L'espérance de vie à la naissance n'a augmenté que de 0,1 an en un an, mais le chercheur Gilles Pison estime que "des marges de progression" subsistent, notamment dans la lutte contre les cancers liés au tabac chez les femmes.
QUESTION: Vous êtes l'auteur d'une étude de l'Ined (Institut national d'études démographiques), publiée mercredi, montrant que l'espérance de vie à la naissance n'a augmenté que de 0,1 an entre 2017 et 2018, pour les femmes (85,4 ans) comme pour les hommes (79,5 ans). Comment l'expliquer?
REPONSE: Le constat aujourd'hui est que l'espérance de vie, alors qu'elle progressait de trois mois par an depuis le milieu du XXe siècle, ne progresse plus que lentement.
L'une des causes est conjoncturelle: nous avons connu trois hivers (2014-2015, 2016-2017 et 2017-2018) avec des épidémies de grippe saisonnière particulièrement meurtrières, surtout pour les personnes âgées.
Mais elles ne suffisent pas pour expliquer le ralentissement, il faut prendre plus de recul.
La mortalité liée aux infections, comme les blessures, la tuberculose, ou les maladies infantiles, a pratiquement disparu.
Et à partir des années 1960, 1970, l'amélioration de la prévention, de la prise en charge et des traitements des maladies cardiovasculaires a fait que désormais ce n'est plus la première cause de décès en France.
En revanche les cancers connaissent une baisse de la mortalité beaucoup plus lente, voire une augmentation. C'est le cas des cancers liés au tabac chez les femmes.
Q: Quelles sont les différences entre la France et d'autres pays comme le Japon ou les États-Unis?
R: Aujourd'hui les femmes japonaises ont une espérance de vie supérieure de près de deux ans à celle des femmes françaises, or il y a 30 ans le niveau était à peu près le même.
On peut l'expliquer notamment par le fait que de grands progrès ont été effectués dans le domaine des affections cérébrovasculaires et des cancers de l'estomac, auxquels les Japonaises sont plus sujettes que les Européennes.
Les vieilles générations de femmes japonaises ont également peu travaillé et peu fumé par rapport aux femmes européennes.
Pour ce qui est des États-Unis, l'espérance de vie a non seulement ralenti mais reculé.
Des problèmes sanitaires comme le tabac, l'obésité ou les overdoses aux opioïdes en sont la raison, tout comme l'existence d'un système de santé inégalitaire en comparaison des systèmes européens.
En Europe, on a observé que les femmes des pays nordiques et du Royaume-Uni se sont mis au tabac plus tôt que les pays du sud de l'Europe.

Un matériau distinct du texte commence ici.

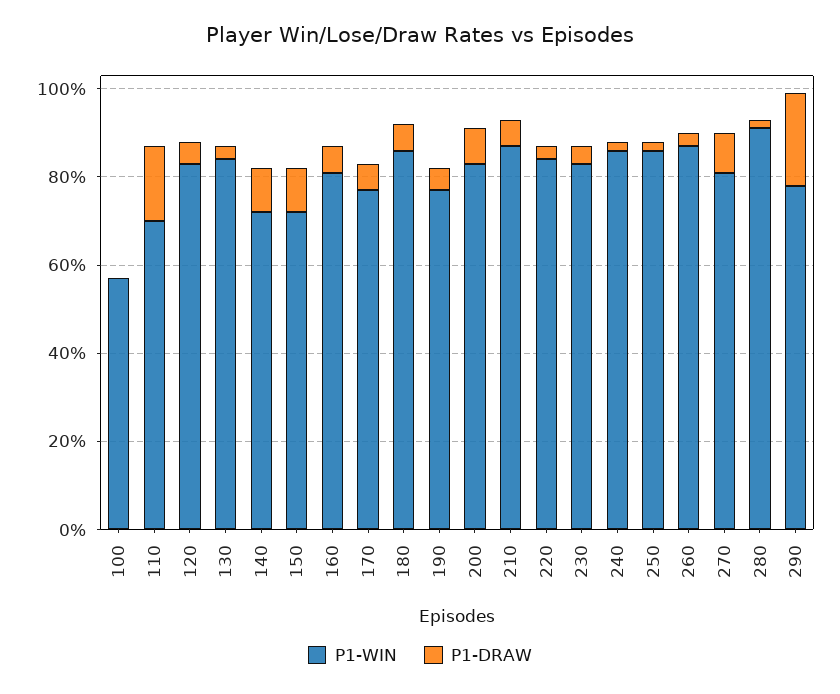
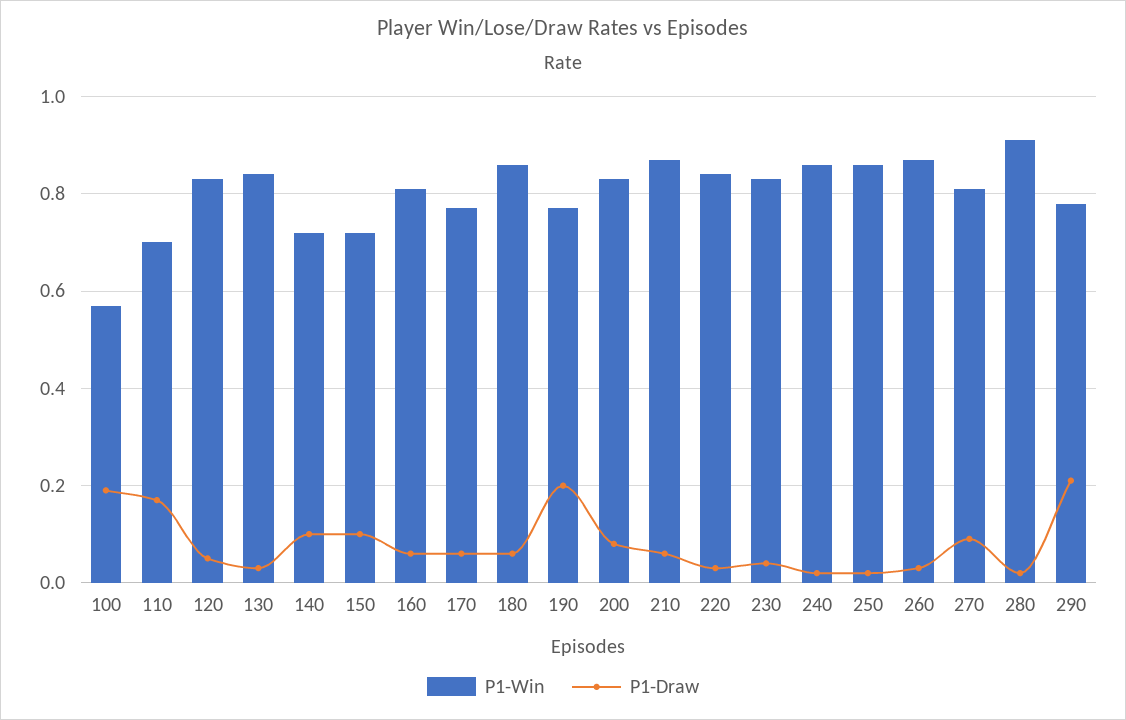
P1-DRAW, 100: 0 -> 0.2
P1-DRAW, 190: 0.05 -> 0.2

Et ces pays ont déjà connu depuis quelques années un ralentissement des progrès en matière d'espérance de vie pour les femmes.
Q: Peut-on s'attendre en France à une baisse de l'espérance de vie?
R: Une baisse, ça reste à voir. Il y a encore des marges de progression.
Il faut que la mortalité liée aux cancers chez les femmes se remette à baisser puisqu'elles subissent aujourd'hui avec retard les conséquences de la montée du tabagisme quelques décennies plus tôt.
Pour le plus long terme, la lutte contre les maladies neurodégénératives comme la maladie de Parkinson ou d'Alzheimer devront prendre le relais des progrès liés aux maladies cardiovasculaires et aux cancers.